I’m Voting for Real Social Justice

Opinion   Kristan Hawkins   Nov 1, 2010   |   1:00PM    Washington, DC

Last week,  Students for Life of America, announced our theme for the 2010-2011 school year, Social Justice. Within moments of pressing the “send” button, responses began pouring into my inbox.

The reaction is what we expected, students loved the theme and adults, well…they were less enthusiastic about it. Some parents who rightly monitor their teenagers’ e-mail inboxes received the message. Without reading the content of my letter, the parents saw the title, and angrily wrote a response telling me how terrible “Social Justice” is, and how dare I e-mail their child to recruit them into this socialist work.

I expected this reaction from other generations, because they grew up in a different time than myself and those students I serve in Generation Y.
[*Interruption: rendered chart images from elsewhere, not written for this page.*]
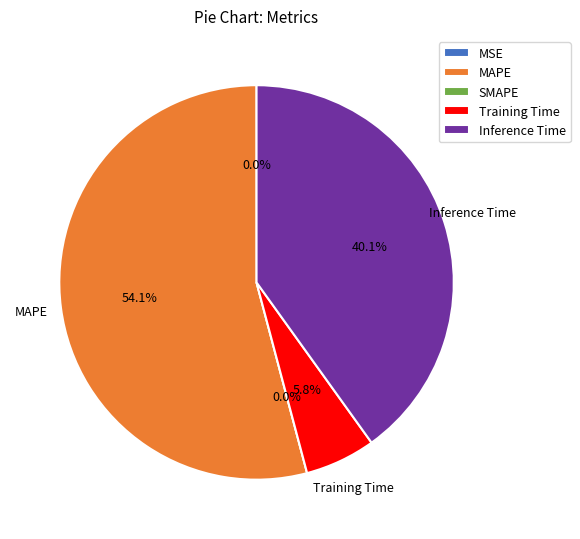

Do MAPE and Training Time together represent more than half of the pie?

Yes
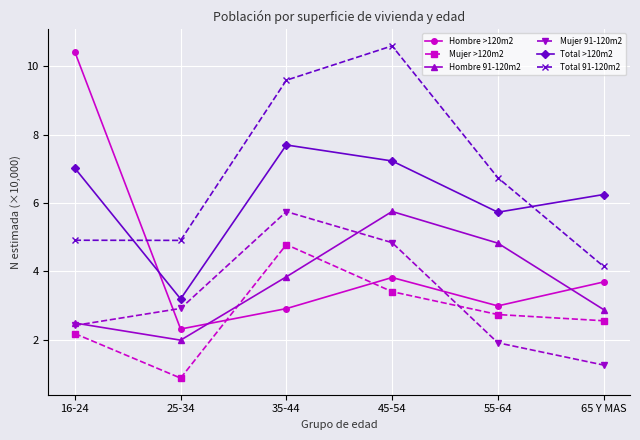

Where does the Total >120m2 series first go above 7?

16-24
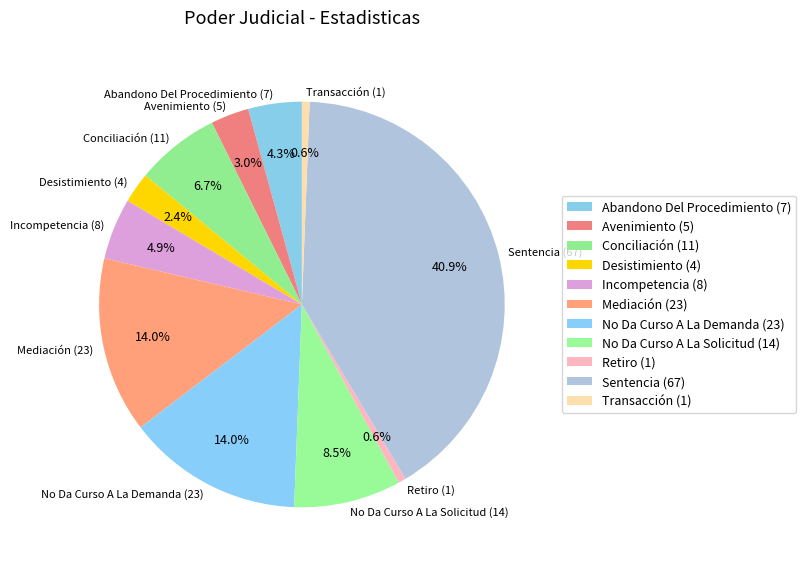

Does Sentencia represent more than half of the total?

No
The responses we heard from students all expressed  relief that someone within the pro-life movement was finally talking about Social Justice. They were eager to learn new talking points to help them combat the pro-abortion, progressive message they hear in school and on their campuses daily.
 
This morning, I am preparing to send another message to our Students for Life e-mail and Facebook lists. The title will be “Vote for Real Social Justice.”
 
You see, what I explained last week to our readers is that, real Social Justice isn’t about applying one-sized-fits-all solutions to everyone to make ourselves feel better. Real Social Justice is building relationships with individuals and helping to repair the broken relationships in their life, which has lead them to a material need.
 
Real Social Justice is about caring for all human beings and seeking to build relationships with our brothers and sisters.
 
Today, I will tell our supporters that when they vote tomorrow to make sure it is a vote for real Social Justice and not the kind that politicians invoke. These opportunists use the word “Social Justice” because it sounds good and because it makes voters feel better about themselves when they vote for them. The politician then uses this term to go to the state capitol or Washington, D.C. and pass legislation that simply applies short-term fixes to the real, long-term problems people have.
 
Now, I’m not saying, cut food stamps or other material help that Americans need.
 
What I am saying is that we must work to repair the broken relationships in addition to meeting material needs of the person. This works best when left to communities and those within them like churches, pro-life pregnancy resource centers, etc. Make no mistake about it, repairing a person’s broken relationships is hard work, but it will help that person go on to lead a happy and productive life.
 
Now, you are probably asking yourself, “Kristan, what does this have to do with abortion?”
 
My response, “Everything.”
 
As those of us in the pro-life movement know, abortion is the “treatment” of a “problem.” Women in crisis pregnancies often see abortion as the only solution. When I and others counsel women outside of abortion facilities or at a pregnancy resource centers, the responses we receive are usually the same. The young woman doesn’t want to choose abortion but feels there is no better solution.
 
Applying real Social Justice means that those of us in the pro-life movement who reach out to these scared, pregnant women meet their material and emotional needs first. We need to fulfill our promise of providing her with everything she needs during her pregnancy and beyond, and, in the process, build a long-lasting relationship with her. This way, she doesn’t find herself in the same situation a year from now.
 
This is real Social Justice. This is justice for both the woman and her preborn baby.
 
What the other side offers to women is abortion. They see abortion as a woman’s “Social Justice,” yet neglect to focus on preventing her from facing the same situation in the future —trust, me handing her condoms or birth control pills isn’t helpful. Abortion just leads her to a life-long battle with the guilt of what she has done.
 
Why would they do this, you ask? Because, then she would have no reason to return, buy another abortion, and make the abortion industry $350 richer.
 
Don’t believe me? Just ask former abortion workers like Carol Everett or Abby Johnson about what they witnessed and how much the abortion business is all about the business.
 
With over 3,700 abortions occurring each day, abortion is truly our nation’s most pressing and fundamental issue.
 
So, tomorrow, all pro-lifers need to vote for those who promise real Social Justice, starting in the womb. Only those candidates who promise to end abortion are the ones worthy of my vote.